**Items**
#####
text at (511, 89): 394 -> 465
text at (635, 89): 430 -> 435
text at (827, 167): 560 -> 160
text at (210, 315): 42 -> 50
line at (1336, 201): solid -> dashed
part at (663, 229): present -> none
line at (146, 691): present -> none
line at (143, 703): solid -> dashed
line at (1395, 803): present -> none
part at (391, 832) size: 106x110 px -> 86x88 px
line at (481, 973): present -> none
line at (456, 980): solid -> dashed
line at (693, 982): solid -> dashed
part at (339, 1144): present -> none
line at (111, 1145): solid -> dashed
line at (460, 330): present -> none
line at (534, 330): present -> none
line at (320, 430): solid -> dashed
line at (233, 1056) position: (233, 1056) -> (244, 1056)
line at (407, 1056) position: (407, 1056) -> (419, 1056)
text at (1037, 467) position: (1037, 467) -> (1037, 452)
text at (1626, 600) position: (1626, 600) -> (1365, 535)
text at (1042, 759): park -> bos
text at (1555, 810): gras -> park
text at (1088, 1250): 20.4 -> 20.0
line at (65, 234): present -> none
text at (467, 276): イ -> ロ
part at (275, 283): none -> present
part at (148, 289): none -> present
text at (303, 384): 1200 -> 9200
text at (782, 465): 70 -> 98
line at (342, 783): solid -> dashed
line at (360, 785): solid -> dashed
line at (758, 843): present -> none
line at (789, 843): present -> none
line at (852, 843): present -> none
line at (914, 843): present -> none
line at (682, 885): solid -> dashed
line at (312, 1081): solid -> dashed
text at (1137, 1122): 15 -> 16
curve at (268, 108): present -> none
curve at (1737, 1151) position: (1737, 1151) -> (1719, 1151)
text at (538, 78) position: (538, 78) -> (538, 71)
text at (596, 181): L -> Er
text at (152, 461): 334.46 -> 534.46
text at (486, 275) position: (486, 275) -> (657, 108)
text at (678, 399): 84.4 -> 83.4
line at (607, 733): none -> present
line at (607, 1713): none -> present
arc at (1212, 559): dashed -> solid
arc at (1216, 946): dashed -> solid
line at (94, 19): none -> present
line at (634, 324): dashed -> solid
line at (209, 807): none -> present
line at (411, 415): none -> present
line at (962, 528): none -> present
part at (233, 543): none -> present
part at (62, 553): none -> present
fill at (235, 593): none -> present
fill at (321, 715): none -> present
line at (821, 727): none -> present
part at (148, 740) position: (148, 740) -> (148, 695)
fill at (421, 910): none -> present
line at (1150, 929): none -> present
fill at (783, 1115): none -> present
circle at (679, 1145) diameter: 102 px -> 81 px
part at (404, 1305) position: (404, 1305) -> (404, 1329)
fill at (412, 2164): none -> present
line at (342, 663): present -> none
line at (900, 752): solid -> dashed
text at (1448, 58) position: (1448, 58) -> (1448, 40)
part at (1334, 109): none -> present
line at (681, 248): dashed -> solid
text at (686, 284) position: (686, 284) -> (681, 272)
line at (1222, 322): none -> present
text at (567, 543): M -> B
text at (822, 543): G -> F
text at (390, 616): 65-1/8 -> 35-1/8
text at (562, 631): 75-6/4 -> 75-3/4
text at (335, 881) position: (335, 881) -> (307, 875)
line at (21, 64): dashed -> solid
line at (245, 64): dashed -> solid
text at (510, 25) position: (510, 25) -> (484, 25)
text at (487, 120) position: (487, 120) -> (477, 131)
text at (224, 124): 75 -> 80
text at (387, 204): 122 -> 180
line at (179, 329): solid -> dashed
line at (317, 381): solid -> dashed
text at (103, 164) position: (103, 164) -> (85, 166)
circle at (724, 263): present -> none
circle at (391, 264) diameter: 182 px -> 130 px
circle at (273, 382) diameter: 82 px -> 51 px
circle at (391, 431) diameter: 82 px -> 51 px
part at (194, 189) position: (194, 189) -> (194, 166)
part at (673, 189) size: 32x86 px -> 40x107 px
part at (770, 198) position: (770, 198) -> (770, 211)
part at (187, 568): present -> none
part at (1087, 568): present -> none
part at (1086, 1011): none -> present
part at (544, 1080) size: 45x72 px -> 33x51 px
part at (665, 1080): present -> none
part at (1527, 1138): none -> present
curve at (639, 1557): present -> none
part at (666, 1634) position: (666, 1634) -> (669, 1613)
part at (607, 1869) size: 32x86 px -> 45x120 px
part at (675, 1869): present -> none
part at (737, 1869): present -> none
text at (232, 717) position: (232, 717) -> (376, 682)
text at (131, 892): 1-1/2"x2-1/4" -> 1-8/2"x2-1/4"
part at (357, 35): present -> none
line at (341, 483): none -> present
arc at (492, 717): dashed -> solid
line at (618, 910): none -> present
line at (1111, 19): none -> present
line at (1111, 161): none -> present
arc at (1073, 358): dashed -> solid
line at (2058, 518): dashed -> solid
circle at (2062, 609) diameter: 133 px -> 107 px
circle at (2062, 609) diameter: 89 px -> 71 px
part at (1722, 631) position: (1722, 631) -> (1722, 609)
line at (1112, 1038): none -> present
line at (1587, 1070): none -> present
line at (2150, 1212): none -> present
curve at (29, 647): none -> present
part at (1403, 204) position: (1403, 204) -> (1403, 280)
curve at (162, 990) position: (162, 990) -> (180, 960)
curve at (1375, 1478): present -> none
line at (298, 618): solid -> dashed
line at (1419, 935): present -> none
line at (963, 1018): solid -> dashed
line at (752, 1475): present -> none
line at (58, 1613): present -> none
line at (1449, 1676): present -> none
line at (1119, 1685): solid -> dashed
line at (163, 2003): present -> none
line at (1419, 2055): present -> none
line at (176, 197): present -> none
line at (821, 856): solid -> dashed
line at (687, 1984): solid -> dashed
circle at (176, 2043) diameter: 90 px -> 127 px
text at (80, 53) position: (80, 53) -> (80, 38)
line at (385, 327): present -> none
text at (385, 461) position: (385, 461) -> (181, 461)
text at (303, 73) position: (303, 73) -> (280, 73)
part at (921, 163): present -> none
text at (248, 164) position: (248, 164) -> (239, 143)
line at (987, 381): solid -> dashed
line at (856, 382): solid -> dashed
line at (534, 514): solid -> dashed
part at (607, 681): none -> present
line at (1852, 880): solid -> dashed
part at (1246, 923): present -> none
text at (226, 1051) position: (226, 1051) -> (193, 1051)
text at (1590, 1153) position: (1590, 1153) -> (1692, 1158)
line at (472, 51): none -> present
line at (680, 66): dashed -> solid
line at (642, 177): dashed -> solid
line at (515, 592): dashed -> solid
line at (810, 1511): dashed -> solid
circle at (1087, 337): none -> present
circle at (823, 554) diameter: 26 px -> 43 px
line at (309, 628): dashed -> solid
#####
**Challenge**
Reproduce every entry above verbatim, one per line, keeping all coordinates, values, and symbols unchanged.

**Output below**
text at (511, 89): 394 -> 465
text at (635, 89): 430 -> 435
text at (827, 167): 560 -> 160
text at (210, 315): 42 -> 50
line at (1336, 201): solid -> dashed
part at (663, 229): present -> none
line at (146, 691): present -> none
line at (143, 703): solid -> dashed
line at (1395, 803): present -> none
part at (391, 832) size: 106x110 px -> 86x88 px
line at (481, 973): present -> none
line at (456, 980): solid -> dashed
line at (693, 982): solid -> dashed
part at (339, 1144): present -> none
line at (111, 1145): solid -> dashed
line at (460, 330): present -> none
line at (534, 330): present -> none
line at (320, 430): solid -> dashed
line at (233, 1056) position: (233, 1056) -> (244, 1056)
line at (407, 1056) position: (407, 1056) -> (419, 1056)
text at (1037, 467) position: (1037, 467) -> (1037, 452)
text at (1626, 600) position: (1626, 600) -> (1365, 535)
text at (1042, 759): park -> bos
text at (1555, 810): gras -> park
text at (1088, 1250): 20.4 -> 20.0
line at (65, 234): present -> none
text at (467, 276): イ -> ロ
part at (275, 283): none -> present
part at (148, 289): none -> present
text at (303, 384): 1200 -> 9200
text at (782, 465): 70 -> 98
line at (342, 783): solid -> dashed
line at (360, 785): solid -> dashed
line at (758, 843): present -> none
line at (789, 843): present -> none
line at (852, 843): present -> none
line at (914, 843): present -> none
line at (682, 885): solid -> dashed
line at (312, 1081): solid -> dashed
text at (1137, 1122): 15 -> 16
curve at (268, 108): present -> none
curve at (1737, 1151) position: (1737, 1151) -> (1719, 1151)
text at (538, 78) position: (538, 78) -> (538, 71)
text at (596, 181): L -> Er
text at (152, 461): 334.46 -> 534.46
text at (486, 275) position: (486, 275) -> (657, 108)
text at (678, 399): 84.4 -> 83.4
line at (607, 733): none -> present
line at (607, 1713): none -> present
arc at (1212, 559): dashed -> solid
arc at (1216, 946): dashed -> solid
line at (94, 19): none -> present
line at (634, 324): dashed -> solid
line at (209, 807): none -> present
line at (411, 415): none -> present
line at (962, 528): none -> present
part at (233, 543): none -> present
part at (62, 553): none -> present
fill at (235, 593): none -> present
fill at (321, 715): none -> present
line at (821, 727): none -> present
part at (148, 740) position: (148, 740) -> (148, 695)
fill at (421, 910): none -> present
line at (1150, 929): none -> present
fill at (783, 1115): none -> present
circle at (679, 1145) diameter: 102 px -> 81 px
part at (404, 1305) position: (404, 1305) -> (404, 1329)
fill at (412, 2164): none -> present
line at (342, 663): present -> none
line at (900, 752): solid -> dashed
text at (1448, 58) position: (1448, 58) -> (1448, 40)
part at (1334, 109): none -> present
line at (681, 248): dashed -> solid
text at (686, 284) position: (686, 284) -> (681, 272)
line at (1222, 322): none -> present
text at (567, 543): M -> B
text at (822, 543): G -> F
text at (390, 616): 65-1/8 -> 35-1/8
text at (562, 631): 75-6/4 -> 75-3/4
text at (335, 881) position: (335, 881) -> (307, 875)
line at (21, 64): dashed -> solid
line at (245, 64): dashed -> solid
text at (510, 25) position: (510, 25) -> (484, 25)
text at (487, 120) position: (487, 120) -> (477, 131)
text at (224, 124): 75 -> 80
text at (387, 204): 122 -> 180
line at (179, 329): solid -> dashed
line at (317, 381): solid -> dashed
text at (103, 164) position: (103, 164) -> (85, 166)
circle at (724, 263): present -> none
circle at (391, 264) diameter: 182 px -> 130 px
circle at (273, 382) diameter: 82 px -> 51 px
circle at (391, 431) diameter: 82 px -> 51 px
part at (194, 189) position: (194, 189) -> (194, 166)
part at (673, 189) size: 32x86 px -> 40x107 px
part at (770, 198) position: (770, 198) -> (770, 211)
part at (187, 568): present -> none
part at (1087, 568): present -> none
part at (1086, 1011): none -> present
part at (544, 1080) size: 45x72 px -> 33x51 px
part at (665, 1080): present -> none
part at (1527, 1138): none -> present
curve at (639, 1557): present -> none
part at (666, 1634) position: (666, 1634) -> (669, 1613)
part at (607, 1869) size: 32x86 px -> 45x120 px
part at (675, 1869): present -> none
part at (737, 1869): present -> none
text at (232, 717) position: (232, 717) -> (376, 682)
text at (131, 892): 1-1/2"x2-1/4" -> 1-8/2"x2-1/4"
part at (357, 35): present -> none
line at (341, 483): none -> present
arc at (492, 717): dashed -> solid
line at (618, 910): none -> present
line at (1111, 19): none -> present
line at (1111, 161): none -> present
arc at (1073, 358): dashed -> solid
line at (2058, 518): dashed -> solid
circle at (2062, 609) diameter: 133 px -> 107 px
circle at (2062, 609) diameter: 89 px -> 71 px
part at (1722, 631) position: (1722, 631) -> (1722, 609)
line at (1112, 1038): none -> present
line at (1587, 1070): none -> present
line at (2150, 1212): none -> present
curve at (29, 647): none -> present
part at (1403, 204) position: (1403, 204) -> (1403, 280)
curve at (162, 990) position: (162, 990) -> (180, 960)
curve at (1375, 1478): present -> none
line at (298, 618): solid -> dashed
line at (1419, 935): present -> none
line at (963, 1018): solid -> dashed
line at (752, 1475): present -> none
line at (58, 1613): present -> none
line at (1449, 1676): present -> none
line at (1119, 1685): solid -> dashed
line at (163, 2003): present -> none
line at (1419, 2055): present -> none
line at (176, 197): present -> none
line at (821, 856): solid -> dashed
line at (687, 1984): solid -> dashed
circle at (176, 2043) diameter: 90 px -> 127 px
text at (80, 53) position: (80, 53) -> (80, 38)
line at (385, 327): present -> none
text at (385, 461) position: (385, 461) -> (181, 461)
text at (303, 73) position: (303, 73) -> (280, 73)
part at (921, 163): present -> none
text at (248, 164) position: (248, 164) -> (239, 143)
line at (987, 381): solid -> dashed
line at (856, 382): solid -> dashed
line at (534, 514): solid -> dashed
part at (607, 681): none -> present
line at (1852, 880): solid -> dashed
part at (1246, 923): present -> none
text at (226, 1051) position: (226, 1051) -> (193, 1051)
text at (1590, 1153) position: (1590, 1153) -> (1692, 1158)
line at (472, 51): none -> present
line at (680, 66): dashed -> solid
line at (642, 177): dashed -> solid
line at (515, 592): dashed -> solid
line at (810, 1511): dashed -> solid
circle at (1087, 337): none -> present
circle at (823, 554) diameter: 26 px -> 43 px
line at (309, 628): dashed -> solid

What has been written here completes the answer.